Dans le cadre du Prix Littéraire des Lycéens et Apprentis de la région AURA, les 206 ont lu 4 BD et 4 romans. Ils ont eu la chance de rencontrer 2 auteurs de cette sélection: Nicolas Wild, pour la BD "A la maison des femmes" et, juste avant les vacances, Mariam Madjidi pour son roman "Pour que je m'aime encore".

Il s'agit du 2e roman de Mariam Madjidi et il a beaucoup plu aux élèves car il est en grande partie autobiographique. En effet, Mariam y retrace son adolescence dans la banlieue parisienne jusqu'à son entrée enclasse préparatoire dans un grand lycée parisien, expérience assez difficile pour elle. Arrivée d'Iran à l'âge de 6 ans et installée avec sa famille à Drancy, elle raconte l'école, l'ennui dans la banlieue, les copains, la découverte de la littérature et de l'écriture comme remède à cet ennui, les changements physiques de l'adolescence et la difficulté de s'accepter, tout cela avec beaucoup d'humour. 

Les élèves avaient préparé cette rencontre avec Perrine Delattre et Stéphanie Gisbert de la médiathèque B612. C'est Stéphanie qui a animé la rencontre, filmée par Fabrice Finotti, caméraman attitré du Prix.

Lors de la rencontre, les élèves ont pu  poser à Mariam Madjidi des questions sur son parcours, ses origines iraniennes, son "mal-être" d'adolescente, le secours apporté par l'écriture, ses voyages. Ils ont également ponctué les échanges de lectures d'extraits du roman, qui sont comme des pauses dans le récit.

En voici un exemple, où elle évoque sa ville, Drancy, l'ennui et la lecture :

C’est ici que j’ai grandi.
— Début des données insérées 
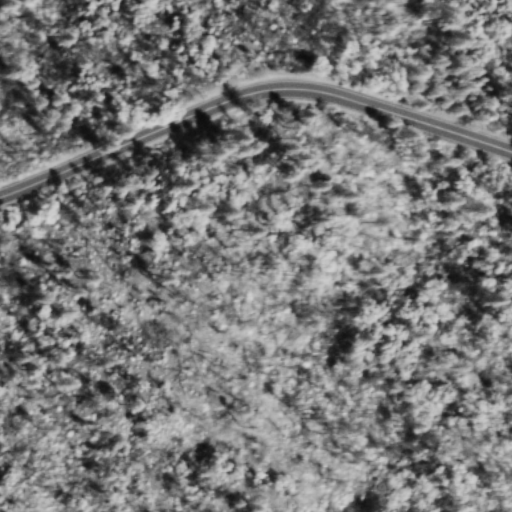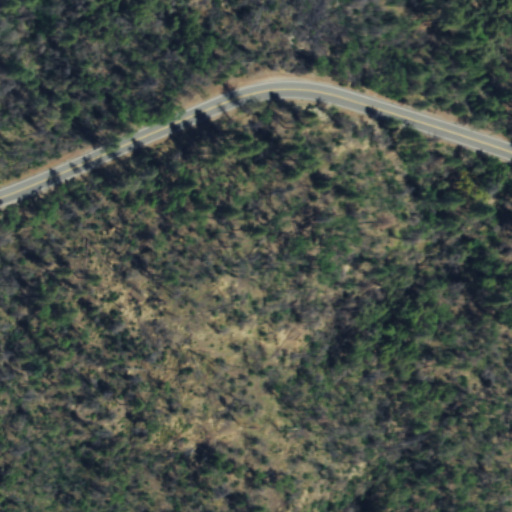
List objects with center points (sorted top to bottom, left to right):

Une fin d’enfance, une adolescence entière, un début d’âge adulte.

            Je suis attachée à toi, que je le veuille ou non.

            Tu es comme une mère qu’on aime, mais dont on aurait un peu honte.
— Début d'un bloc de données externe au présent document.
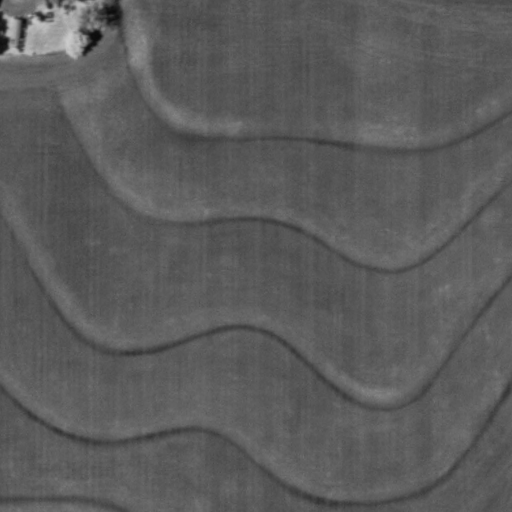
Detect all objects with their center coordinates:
building: (66, 0)
building: (15, 31)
            Cette banlieue marche en traînant les pieds. L’ennui règne sur elle, fait tomber les paupières et ne tient jamais ses promesses. Il ne recule devant rien, pas même les bistrots, pas même les parcs, pas mêmes les centres commerciaux, pas même les événements qui ponctuent timidement la vie culturelle.

            Ton ennui m’a forgée. Goutte à goutte, je l’ai tété durant plus de quinze ans. Surtout l’été. La chaleur s’en mêlait et le rendait plus entêtant, assommant, visqueux. J’associe l’odeur de la glycine à l’ennui. Ce parfum capiteux embaumait les rues pavillonnaires l’été.

Ton ennui m’a menée vers le pays des mots silencieux et solitaires. J’ai lu. Beaucoup lu. Des journées entières dans la petite bibliothèque à côté de chez moi en bas du bâtiment D de la cité Gaston-Roulaud. Je dialoguais avec des amis imaginaires qui se nommaient le Petit Nicolas, Momo, Azouz, puis le Grand Meaulnes, Gervaise, Boule de Suif, Nana, Rastignac, et plus tard Bardamu, Bartleby, Emma Bovary, Ursula Iguaran et Aureliano Bobilonia, Antigone, Electre, Ivan Karamazov. Ils venaient peupler ma chambre et ma tête, m’aident à m’évader sans avoir à me déplacer …

Et puis j’ai écrit. Des journaux intimes, des poésies, des contes.

            Il me fallait raconter mes journées insipides, défier la platitude d’une existence, fabriquer un double de moi-même qui ne se laisserai jamais abattre. Je sentais que le réel pouvait m’étouffer doucement, insidieusement et qu’il me faudrait très vite trouver une arme que je porterais sur moi en permanence. J’étais tombée un jour sur cette phrase de Simone de Beauvoir : « Je construirai une force où je me réfugierai à jamais. » Ma force c’était mon monde intérieur, fait de livres, de rêves, de textes. Un miroir dans lequel je pouvais me regarder sans honte, et comme dans les contes, le miroir me disait : O ma Reine, tu es la plus belle et la plus intelligente.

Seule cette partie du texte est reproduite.